2.3. Statistical Analysis
The normality of the distribution of continuous variables was analyzed using both statistical and graphical procedures using Kolmogorov–Smirnov test and normal probability plots, respectively. In order to show the relationships among variables, and considering that age and sex are covariates that influence most of the variables included in our models, we calculated partial correlation coefficients controlling for age and sex among body composition variables (body fat percentage, total lean mass, total BMC and total aBMD), physical fitness parameters (CRF and handgrip strength), and nutrients (calcium, magnesium, phosphorus, potassium, vitamin D and proteins) were calculated.

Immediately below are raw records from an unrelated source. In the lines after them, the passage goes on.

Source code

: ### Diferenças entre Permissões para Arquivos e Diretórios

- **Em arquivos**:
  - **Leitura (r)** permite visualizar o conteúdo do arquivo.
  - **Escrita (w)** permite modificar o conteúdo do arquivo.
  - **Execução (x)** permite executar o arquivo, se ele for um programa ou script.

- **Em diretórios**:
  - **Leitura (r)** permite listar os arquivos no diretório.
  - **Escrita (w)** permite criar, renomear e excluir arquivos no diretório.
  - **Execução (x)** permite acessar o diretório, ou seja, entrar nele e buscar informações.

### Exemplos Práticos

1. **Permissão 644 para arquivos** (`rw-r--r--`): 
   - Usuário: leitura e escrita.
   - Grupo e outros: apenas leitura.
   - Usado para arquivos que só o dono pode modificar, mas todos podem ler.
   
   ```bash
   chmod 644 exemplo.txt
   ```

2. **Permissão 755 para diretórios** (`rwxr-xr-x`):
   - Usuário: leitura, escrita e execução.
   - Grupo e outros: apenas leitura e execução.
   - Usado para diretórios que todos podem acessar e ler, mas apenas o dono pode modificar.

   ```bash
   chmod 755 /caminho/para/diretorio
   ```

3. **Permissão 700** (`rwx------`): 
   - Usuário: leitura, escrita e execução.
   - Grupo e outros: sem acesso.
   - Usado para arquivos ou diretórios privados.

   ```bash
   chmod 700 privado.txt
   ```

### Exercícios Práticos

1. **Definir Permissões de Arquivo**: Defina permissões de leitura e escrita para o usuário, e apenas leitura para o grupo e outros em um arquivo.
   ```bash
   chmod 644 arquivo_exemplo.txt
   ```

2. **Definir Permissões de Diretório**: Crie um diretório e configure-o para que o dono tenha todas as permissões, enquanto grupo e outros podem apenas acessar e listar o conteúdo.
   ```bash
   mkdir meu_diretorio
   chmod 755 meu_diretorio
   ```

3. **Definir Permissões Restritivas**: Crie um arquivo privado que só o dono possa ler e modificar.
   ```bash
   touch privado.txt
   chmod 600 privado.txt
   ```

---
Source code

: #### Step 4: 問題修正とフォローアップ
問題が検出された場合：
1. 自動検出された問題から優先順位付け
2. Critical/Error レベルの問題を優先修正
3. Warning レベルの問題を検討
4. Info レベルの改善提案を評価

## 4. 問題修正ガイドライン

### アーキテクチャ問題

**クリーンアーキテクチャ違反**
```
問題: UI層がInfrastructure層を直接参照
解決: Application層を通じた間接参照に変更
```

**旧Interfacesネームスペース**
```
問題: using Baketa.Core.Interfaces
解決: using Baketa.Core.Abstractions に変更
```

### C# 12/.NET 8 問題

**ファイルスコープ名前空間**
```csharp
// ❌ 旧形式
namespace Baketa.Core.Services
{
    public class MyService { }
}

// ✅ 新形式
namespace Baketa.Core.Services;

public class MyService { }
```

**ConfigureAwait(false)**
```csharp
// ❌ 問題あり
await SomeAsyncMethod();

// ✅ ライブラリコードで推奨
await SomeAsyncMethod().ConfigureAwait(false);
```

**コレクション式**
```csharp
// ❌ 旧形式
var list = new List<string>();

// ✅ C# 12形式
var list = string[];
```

To identify homogenous groups according to the participants’ body composition and physical fitness, based on the z scores of body fat percentage and handgrip strength, a hierarchical cluster analysis was conducted, which no prior information about the group or cluster membership for any of the individuals, using the Ward’s method, based on a squared Euclidean distance [28
], clusters individuals into a pre-determined number of groups according to the similarity of the values of the selected variables. Because outliers in cluster analysis are recognized as observations belonging to none of the clusters, clusters procedures can be substantially influenced by few outliers; thus, values of more than three standard deviations (+3 SD) above or below the mean were removed (three young adults) before the analysis [29
]. Finally, we included afour-cluster solution with the following categories: (i) Fat Unfit (FU), (ii) Unfat Unfit (UU), (iii) Fat but Fit (FF), and (iv) Unfat Fit (UF) (Figure 1
Subsequently, ANCOVA models tested mean differences in body composition variables, including BMC and aBMD, physical fitness variables, and nutrients related to bone mass. These variables were used as dependent variables in the assessment of the relationship between fat but fit categories and sex (fixed factors) controlling for height, age and sex. Pairwise post hoc multiple comparisons were examined using the Bonferroni test. Finally, a sensitivity analysis was conducted including body fat percentage and CRF levels z scores as cluster variables (Appendix A
). The methodology for this cluster analysis was the same as described above.
Statistical analyses were performed using IBM SPSS Statistics v.24 0 (IBM Corp., Armonk, NY, USA). Statistical significance was set at 0.05.